I’m going to carefully clear my throat and say that, to me at least, this feels like MST3K. Like, if the show had been picked up by, I don’t know, The Food Network a month after Syfy cancelled it, and they had premiered with this episode? I think people would have jumped right in, re-igniting into their usual blood feuds bickering about which host was best, which Crow was best, and which Mad was best, and then just rolled along watching the show. The new iteration feels like it picked up right where the Syfy finale left off. The riffs range from incredibly obscure to obvious pop culture references, the host segments are fun (with the first skit being an instant classic),YES there are jokes about Minnesota, and YES, there is a Prince reference. Plus the effects still seem homemade! I mean, look:
That’s adorable, and seeing that Gizmonics Institute G shining out through the void of space almost me tear up, because MST3K is the one thing on Earth that is capable of turning me into a sap.
And that is the next thing we must discuss. There is moment—and I am twisting myself into knots trying not to spoil anything—but there is a moment when Jonah references Experiment 504, Secret Agent Super Dragon. As I was watching the screening, tentatively allowing myself to enjoy the show, this was the moment I really just relaxed. (I know, I know…) The way the new show took a somewhat obscure riff from a classic episode and layered it in to make an even more obscure joke felt like a wink from one lifelong MSTie to another, and it created exactly the spark I used to get back in high school when I understood one of the references. That’s what been so difficult to write about: MST3K is more about a particular feeling than a set of jokes. Where most comedy shows can be judged by wit, cleverness, and topicality, MST3K lives and dies by a nebulous sense of belonging. It’s like hanging out with the wittiest people you know, who are also genuinely caring friends. The thing I most feared with this new series was that it wouldn’t feel right, that it would be empty nostalgia-for-nostalgia’s-sake, or strained jokes…or that it would be mean. I’m ecstatic to say that, at least in the first episode, the show scoffed at those fears and gave me a mental comedy hug. And I laughed a lot.

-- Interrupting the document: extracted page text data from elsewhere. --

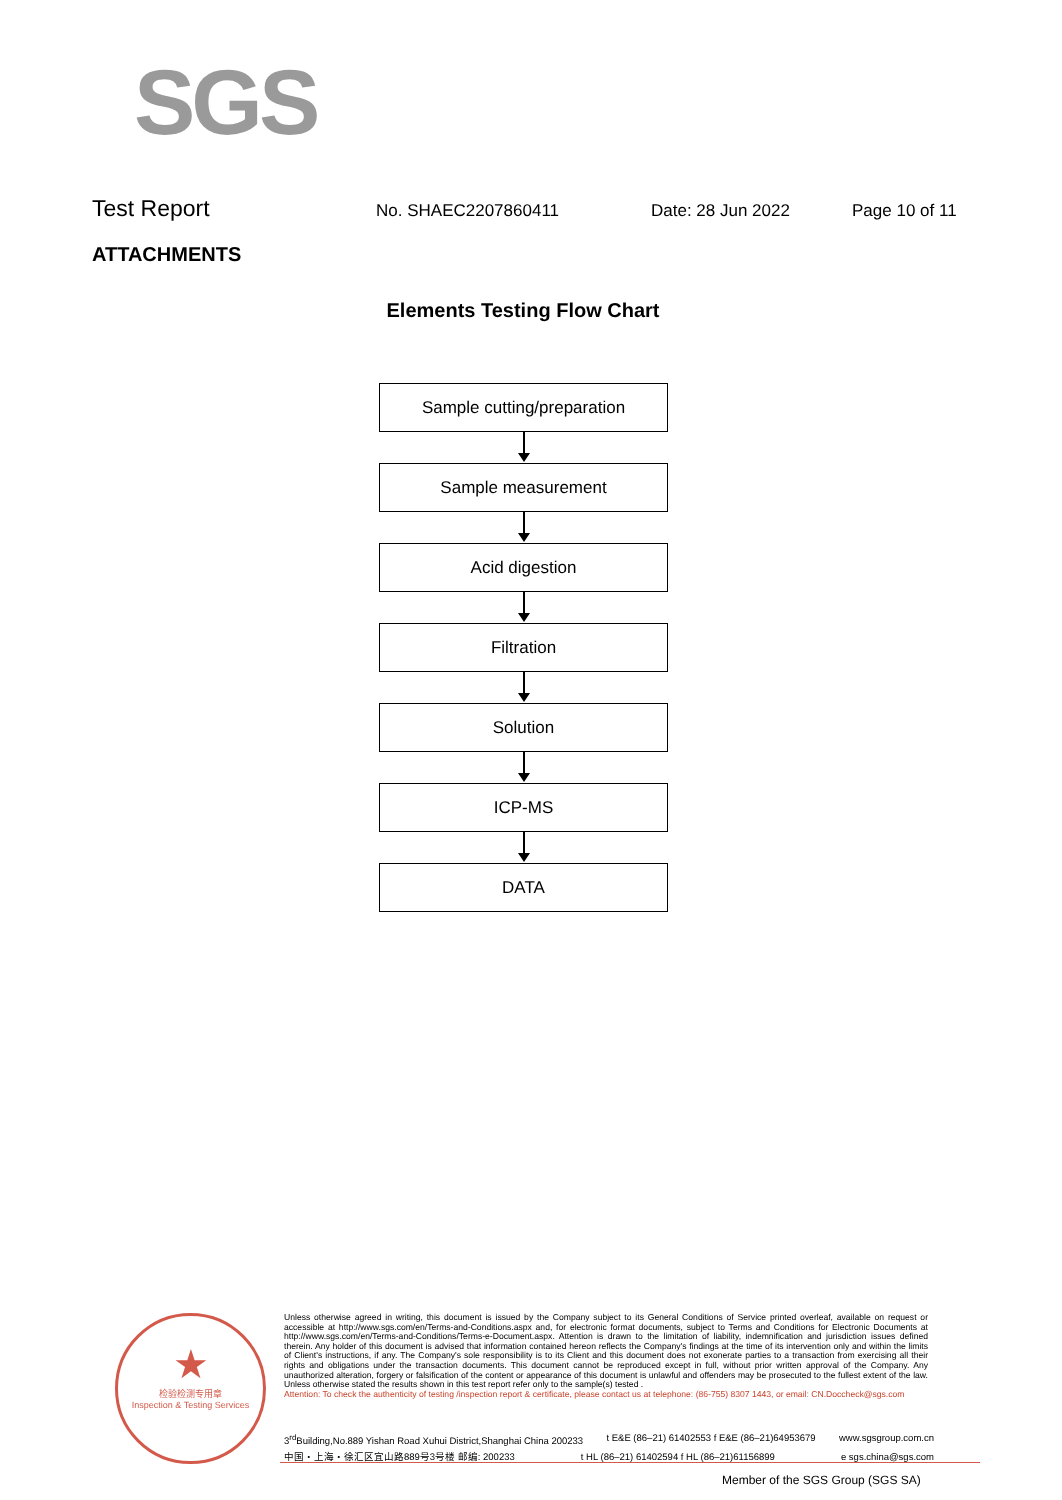SGS
Test Report No. SHAEC2207860411 Date: 28 Jun 2022 Page 10 of 11
ATTACHMENTS
Elements Testing Flow Chart
Sample cutting/preparation
Sample measurement
Acid digestion
Filtration
Solution
ICP-MS
DATA
★
检验检测专用章
Inspection & Testing Services
Unless otherwise agreed in writing, this document is issued by the Company subject to its General Conditions of Service printed overleaf, available on request or accessible at http://www.sgs.com/en/Terms-and-Conditions.aspx and, for electronic format documents, subject to Terms and Conditions for Electronic Documents at http://www.sgs.com/en/Terms-and-Conditions/Terms-e-Document.aspx. Attention is drawn to the limitation of liability, indemnification and jurisdiction issues defined therein. Any holder of this document is advised that information contained hereon reflects the Company's findings at the time of its intervention only and within the limits of Client's instructions, if any. The Company's sole responsibility is to its Client and this document does not exonerate parties to a transaction from exercising all their rights and obligations under the transaction documents. This document cannot be reproduced except in full, without prior written approval of the Company. Any unauthorized alteration, forgery or falsification of the content or appearance of this document is unlawful and offenders may be prosecuted to the fullest extent of the law. Unless otherwise stated the results shown in this test report refer only to the sample(s) tested .
Attention: To check the authenticity of testing /inspection report & certificate, please contact us at telephone: (86-755) 8307 1443, or email: CN.Doccheck@sgs.com
3<sup>rd</sup>Building,No.889 Yishan Road Xuhui District,Shanghai China 200233 t E&E (86–21) 61402553 f E&E (86–21)64953679 www.sgsgroup.com.cn
中国・上海・徐汇区宜山路889号3号楼 邮编: 200233 t HL (86–21) 61402594 f HL (86–21)61156899 e sgs.china@sgs.com
Member of the SGS Group (SGS SA)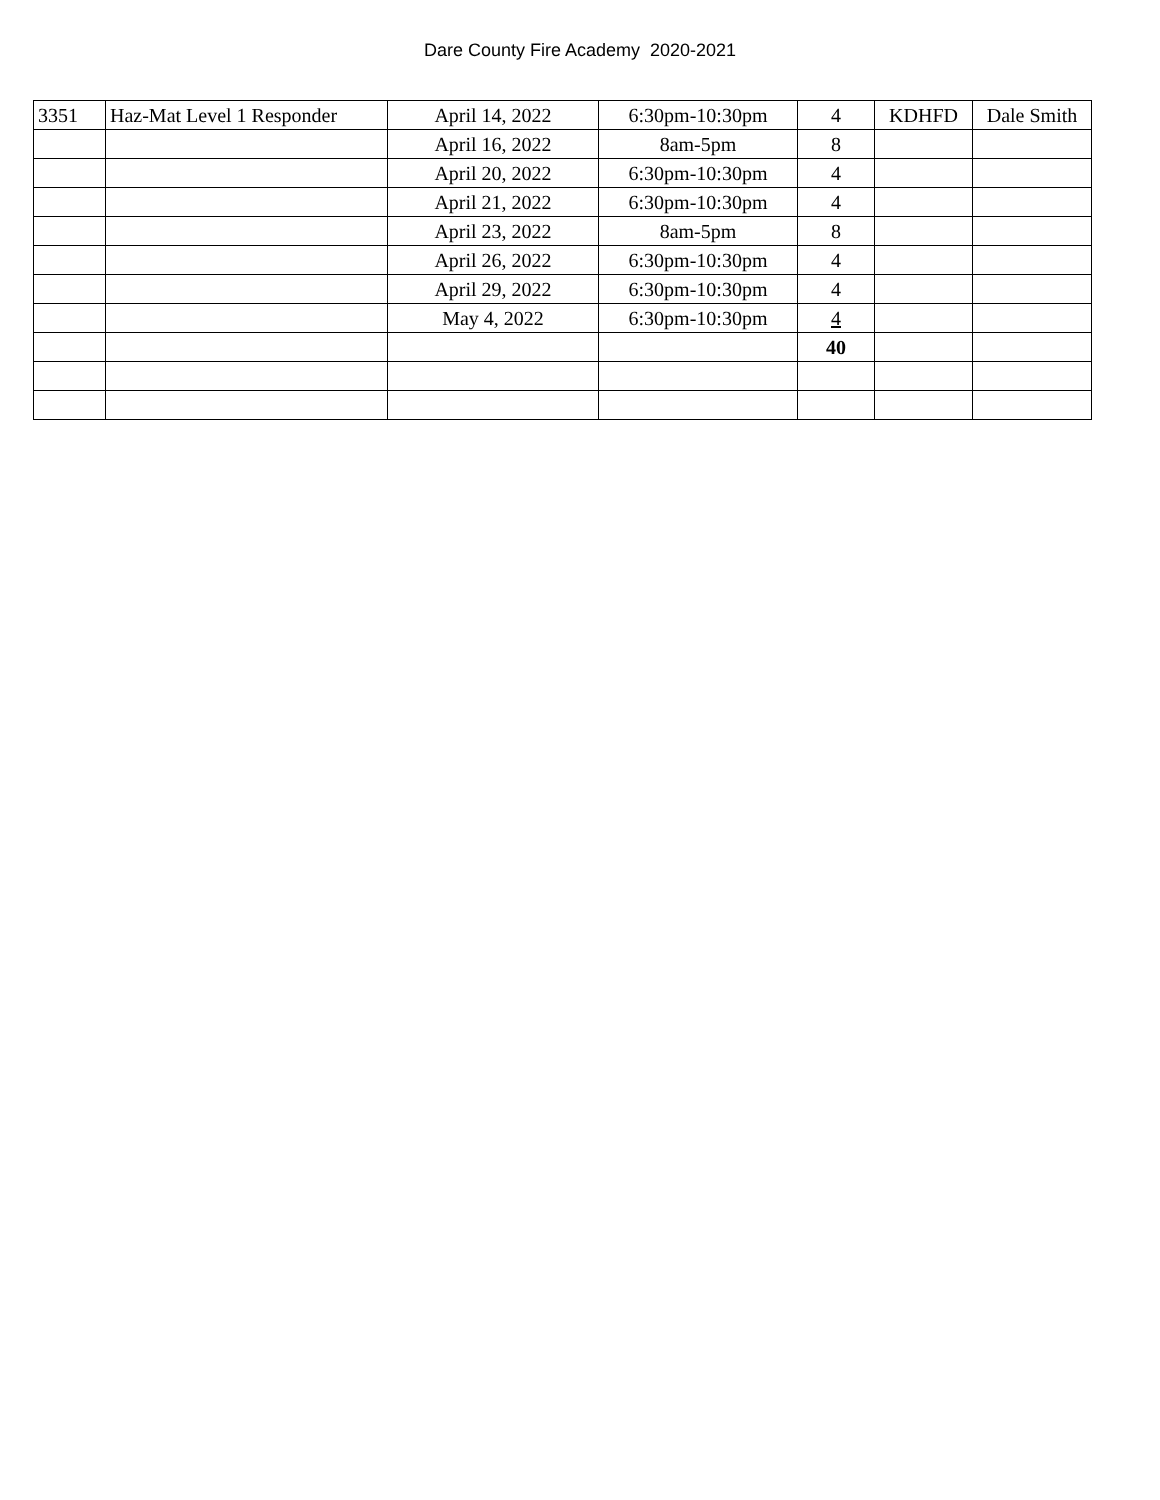Dare County Fire Academy 2020-2021
| 3351 | Haz-Mat Level 1 Responder | April 14, 2022 | 6:30pm-10:30pm | 4 | KDHFD | Dale Smith |
| | | April 16, 2022 | 8am-5pm | 8 | | |
| | | April 20, 2022 | 6:30pm-10:30pm | 4 | | |
| | | April 21, 2022 | 6:30pm-10:30pm | 4 | | |
| | | April 23, 2022 | 8am-5pm | 8 | | |
| | | April 26, 2022 | 6:30pm-10:30pm | 4 | | |
| | | April 29, 2022 | 6:30pm-10:30pm | 4 | | |
| | | May 4, 2022 | 6:30pm-10:30pm | 4 | | |
| | | | | 40 | | |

So all of this is to say: I loved the new episode! In a sea of nostalgic rehashings and reboots, MST3K is the one that’s gotten it right.
And just one more thing: I know that for the last 20 years the mantra has been “Keep Circulating the Tapes!”, but Hodgson and the rest of the producers are asking that we not pirate the episodes as they become available to Kickstarter backers—basically, if we like the show and want to see a Season 2, we need to watch the heck out of it on Netflix. So once the episodes drop this Friday, AD, please do that, and then come back and tell me what you think!